Records from a dataset:
- - - -

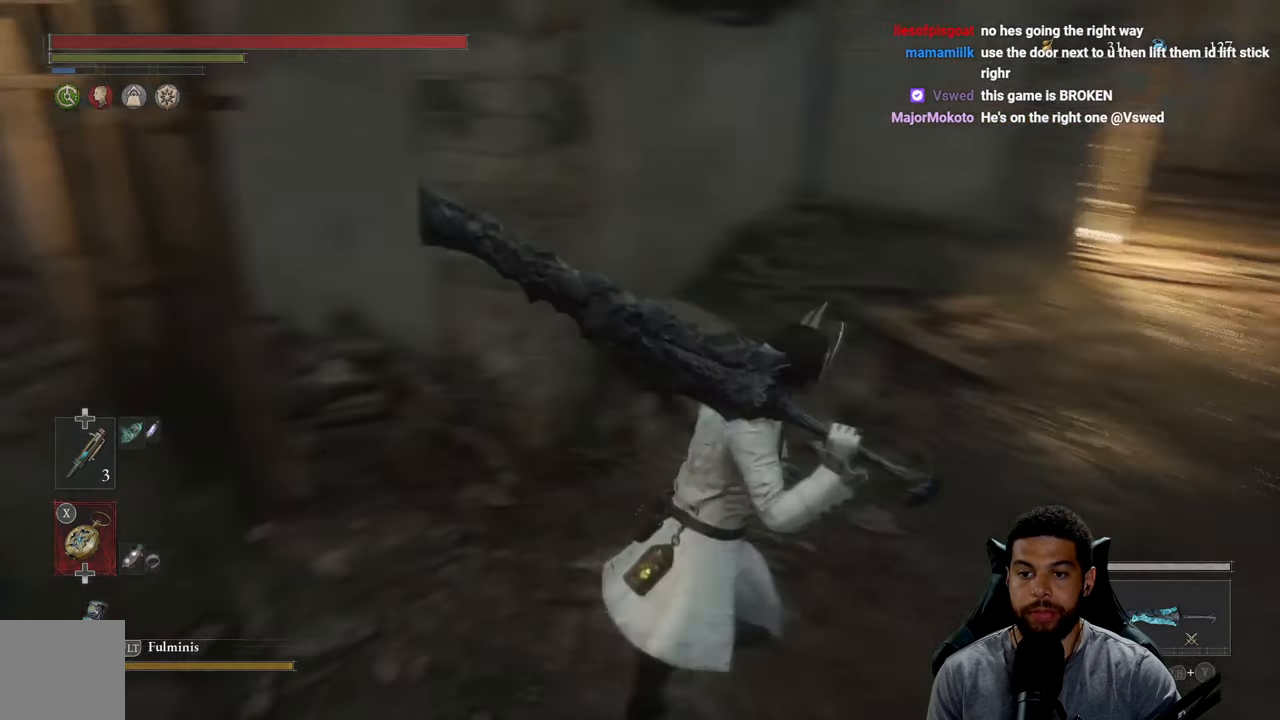
{"buttons": [], "left_stick": "up-right", "right_stick": "center", "events": [[83, "left_stick", "up-right"], [83, "right_stick", "center"]]}
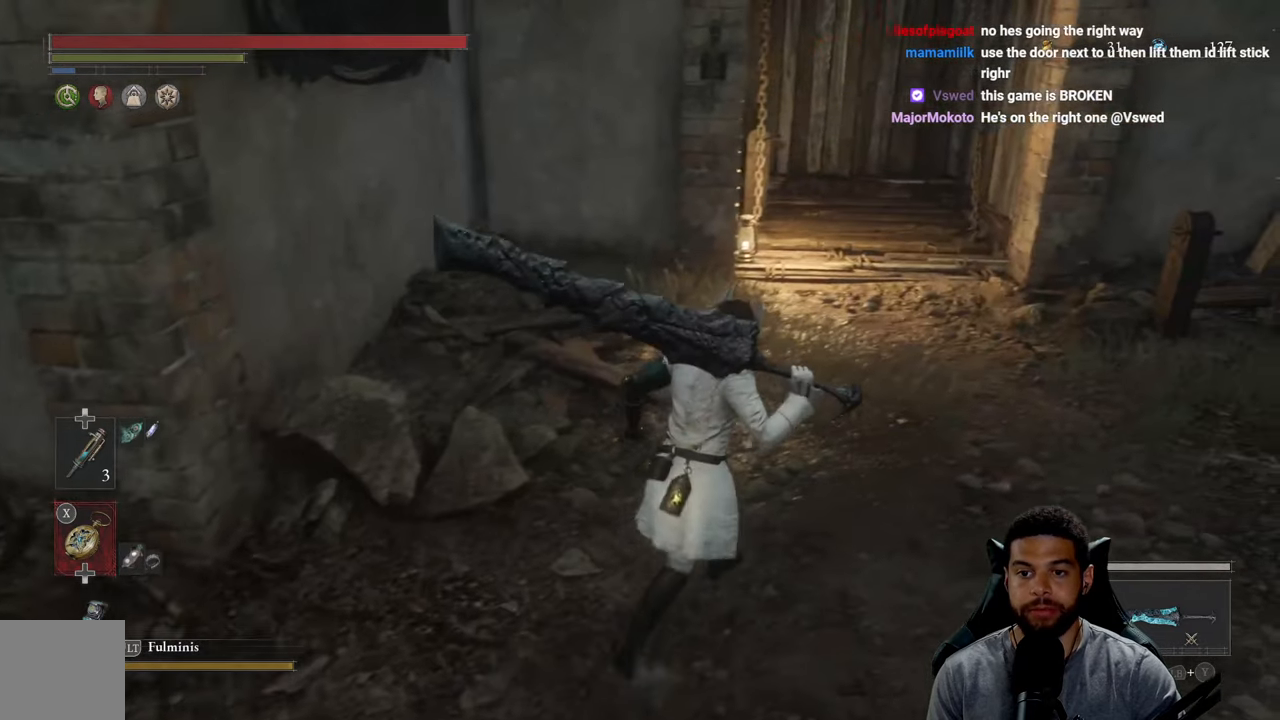
{"buttons": [], "left_stick": "up-right", "right_stick": "up", "events": [[50, "right_stick", "up"], [150, "right_stick", "center"], [367, "right_stick", "up"]]}
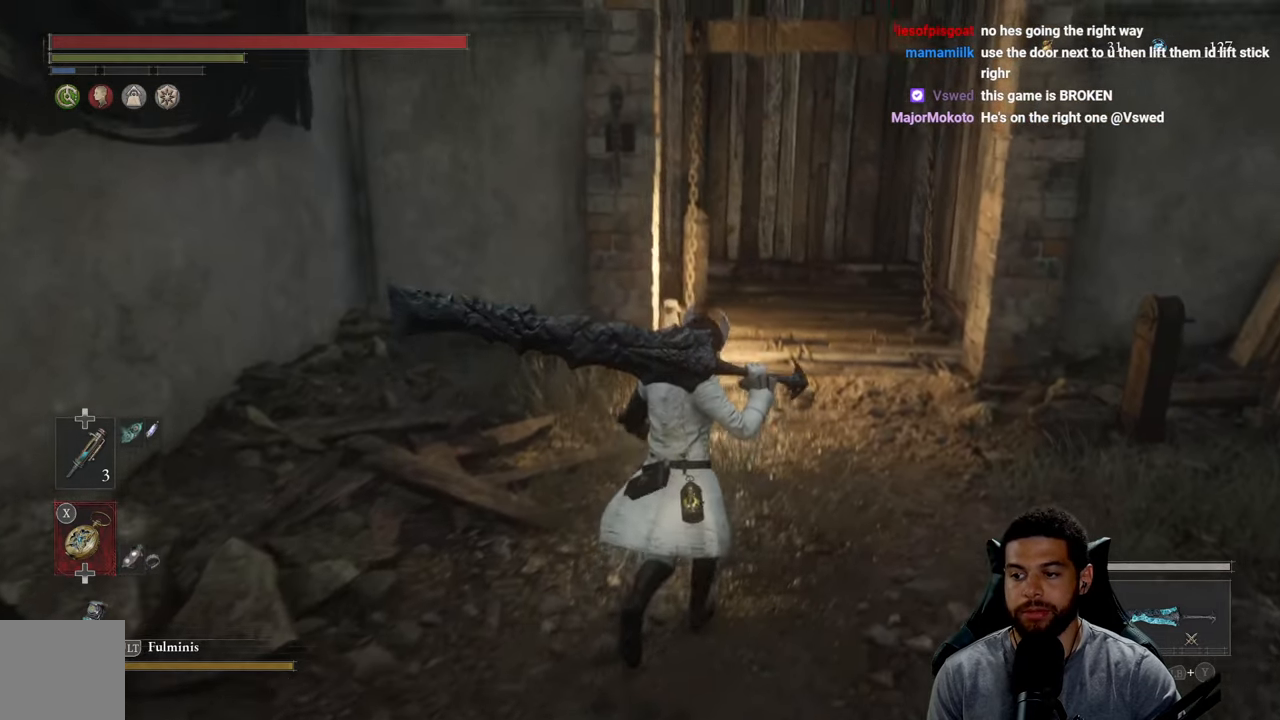
{"buttons": [], "left_stick": "up-right", "right_stick": "center", "events": [[33, "right_stick", "center"], [217, "right_stick", "up"], [350, "right_stick", "center"]]}
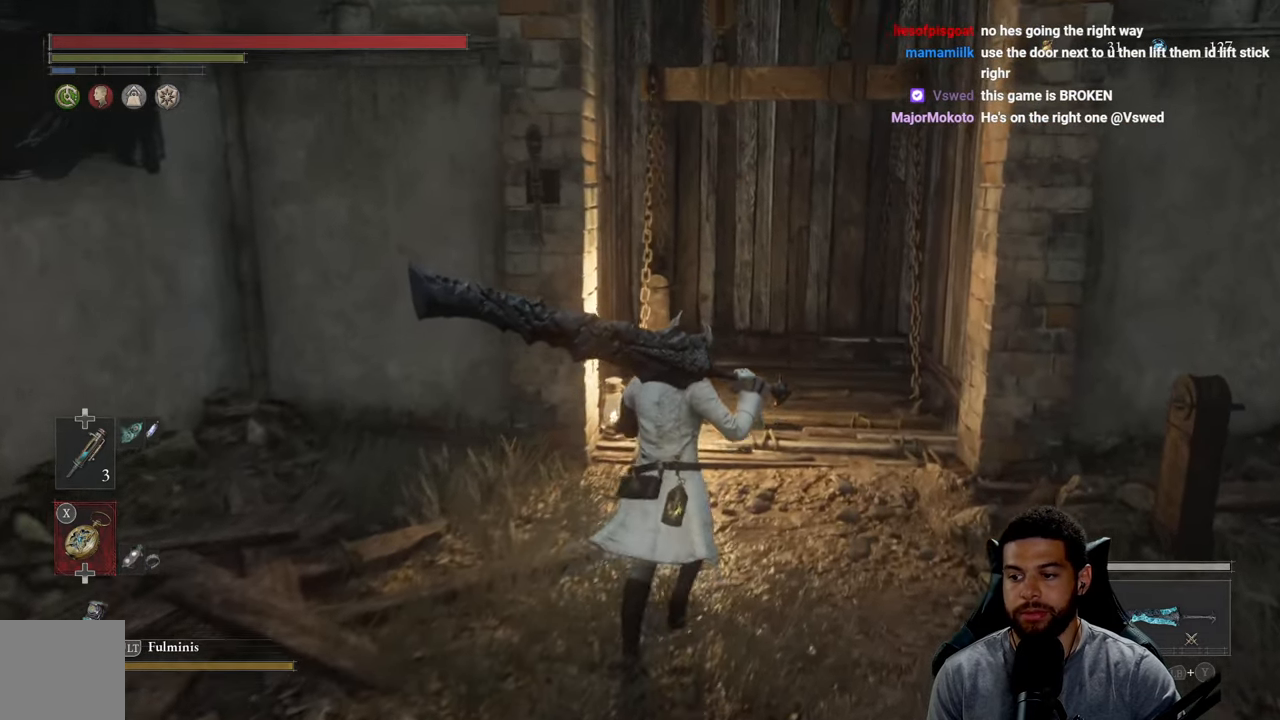
{"buttons": [], "left_stick": "up", "right_stick": "center", "events": [[17, "left_stick", "up"]]}
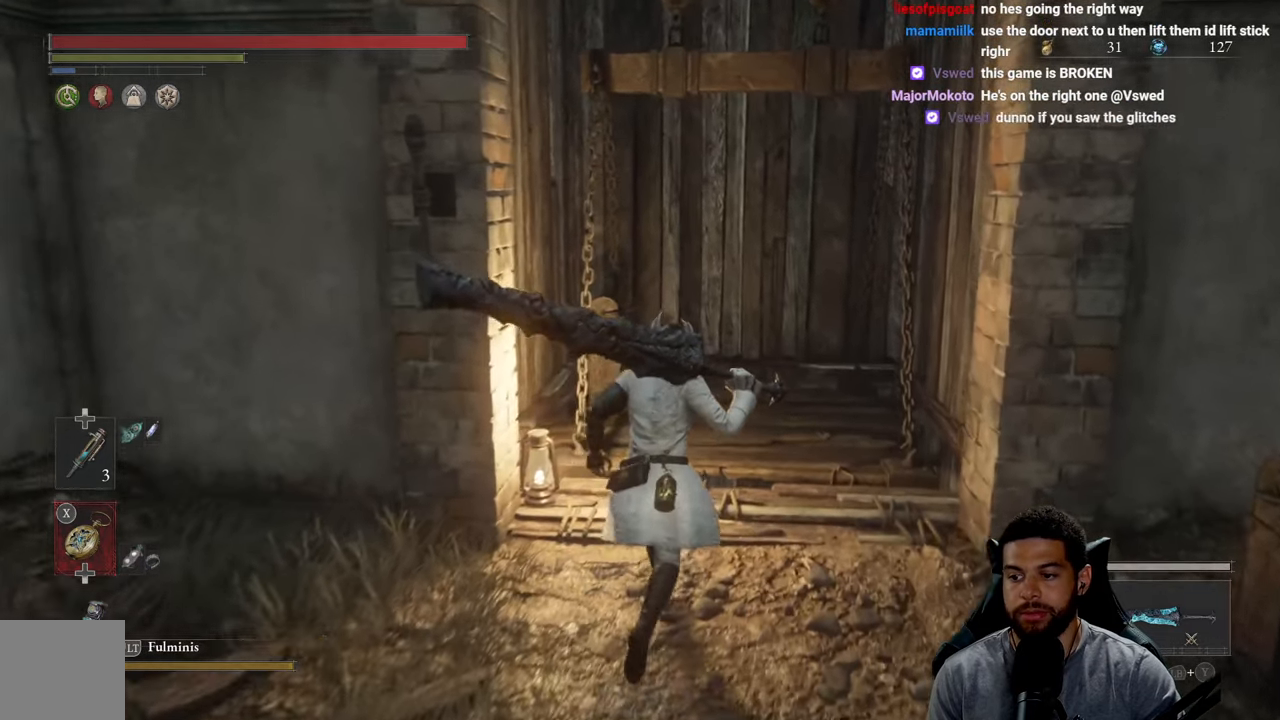
{"buttons": [], "left_stick": "up", "right_stick": "center", "events": []}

- - - -

• **Task details**:
With images excluded, write the records above out again exactly.

• **Exercise output**:
{"buttons": [], "left_stick": "up-right", "right_stick": "center", "events": [[83, "left_stick", "up-right"], [83, "right_stick", "center"]]}
{"buttons": [], "left_stick": "up-right", "right_stick": "up", "events": [[50, "right_stick", "up"], [150, "right_stick", "center"], [367, "right_stick", "up"]]}
{"buttons": [], "left_stick": "up-right", "right_stick": "center", "events": [[33, "right_stick", "center"], [217, "right_stick", "up"], [350, "right_stick", "center"]]}
{"buttons": [], "left_stick": "up", "right_stick": "center", "events": [[17, "left_stick", "up"]]}
{"buttons": [], "left_stick": "up", "right_stick": "center", "events": []}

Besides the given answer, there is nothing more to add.